Whatever our beliefs – whether we identify with a particular form of spirit or religion, or with a secular perspective about cycles of physical nature – we can connect to a larger reality, that life and death are intertwined in an intimate circle of existence. It is a circle that we can embrace with our minds and hearts, in ways practical and emotional. And for many, with our souls too, in ways spiritual.

Seeing from inside this circle, we can live our lives more fully and then more lightly let go of our lives when it is time. We can lovingly engage our fear of death, and see death as a doorway to something mysterious and okay, whether that be in the form of spirit or matter, or both.

If life and death are intertwined and part of a larger whole, however our individual faith paths may describe that, then preparing for death is not a withdrawal from life or a morbid obsession or a resignation about the future, but actually a part of living life more truthfully, attentively, and fully.

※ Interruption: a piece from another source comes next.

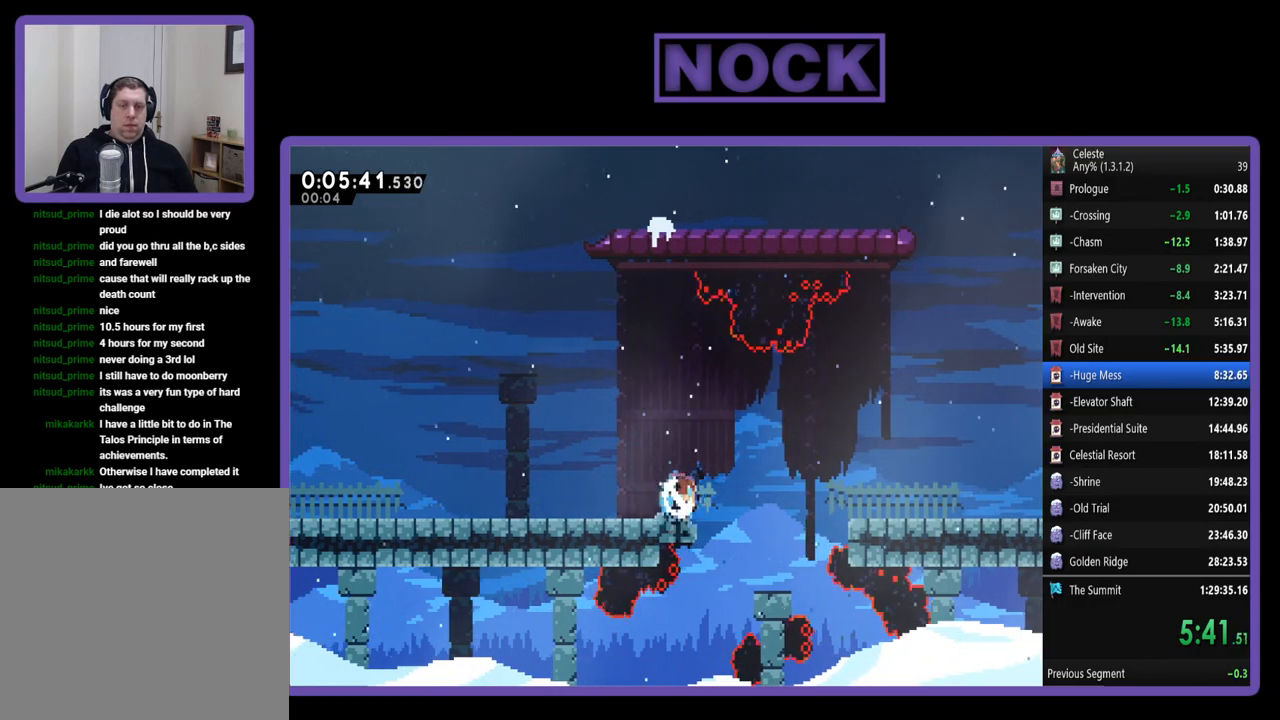
{"buttons": ["R2", "DPAD_DOWN", "DPAD_RIGHT"], "left_stick": "center", "events": [[17, "CIRCLE", "up"], [83, "CROSS", "down"], [383, "CROSS", "up"], [383, "DPAD_DOWN", "up"], [483, "DPAD_DOWN", "down"]]}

We can be both diligent about all its practical details and curious about its emotional and spiritual aspects.

Embracing life, embracing death. In this way, we are “busy being born”. It is when we miss this bigger picture and try to exclude death from life, that we are in fact escaping life and “busy dying”, however subtly.

From this perspective, Rev. Gary assists those facing their death or the death of a loved one to better understand and engage with many aspects of dying, death, and beyond. To do this, he offers a range of services and support as a hospice chaplain, and spiritual care counselor. These include: facilitating the One Year to Live preparing for death program; end-of-life accompaniment and support; leading funeral and memorial services, including eulogies; and staying connected with those who have died.

One Year to Live (as if it were our last)

Beyond the logistics and practical aspects of dying, being prepared for death has to do with accepting our life and feeling it as complete and fulfilled as possible. That means doing the inner and outer work of taking care of unfinished business, healing relationships, pursuing dreams, and releasing fear. As with any major transition in life, death unfolds within us through larger and unpredictable forces, so it is probably not possible for most of us to be totally prepared for death. But many people are almost totally unprepared. They wait too long, only beginning when death is imminent, during the last few months, weeks, days, or even moments, hoping for a miraculous healing, but by then it is usually too late. Preparing for death is an act of wisdom, courage, and self-kindness. And it takes time.

The One Year to Live program, developed by death and dying teacher Stephen Levine, one commits, sooner rather than later, to live for one year as if it is the last year of his or her life. Levine describes it as “A year to live as consciously as possible, a year to finish business, to catch up with our lives, to investigate and deal with our fear of death, to cultivate our true heart and find our essential wisdom and joy.” Mindfully, and in our hearts and bodies, it is “a year to be fully alive… each moment, hour, day, as if it were all that was left.” Rev. Gary supports and facilitates people in this challenging endeavor, both one-on-one and in groups.

One Year to Live starts with getting our priorities straight – we ask ourselves what would we do if we had just one year to live, deciding which items are most important, setting a schedule to accomplish them, and making a commitment to ourselves and at least one other person to do them.

At the heart of One Year to Live is the Life Review, where we explore our past in order to clear the way for what is come, and to be more present and mindful to our life. It is a recognition of work completed and healings yet to be done. As if on our deathbed, we look back to not just to remember the most significant things we’ve done, but also to discern the states of mind from which the actions originated.

According to Levine, we are “confronting our life with mercy and awareness.” Part of what we are confronting is our fear of death, which can be seen as being more about the fear of life and of living life fully, a fear of the unknown, and a fear of fear itself. We are asked to gently examine these fears, with curiosity, starting with our smallest fears and doubts, and see where they go.

The Life Review has a strong focus on gratitude, grieving, and healing, primarily through meditation and visualization. With gratitude and appreciation, we recall the good times and those people most dear to us. We invite each one individually into our heart, open a dialogue with them, and then say goodbye and let them go.

Then we tune into the events and people for which we have painful memories and resentments, and respond with forgiveness – for others and for ourselves. In so doing, we are traveling the path of repaying debts for the wrongs we’ve done, healing our wounds, and getting our house in order. This also means grieving our losses, the little deaths of our lives, through the many relationship and work transitions that happen to us, such as a child leaving home or the end of a friendship or a job. Levine likens what can happen in a Life Review to “awakening in the dream” where we can let go of our story line and look back on life with equanimity and a sense of completion.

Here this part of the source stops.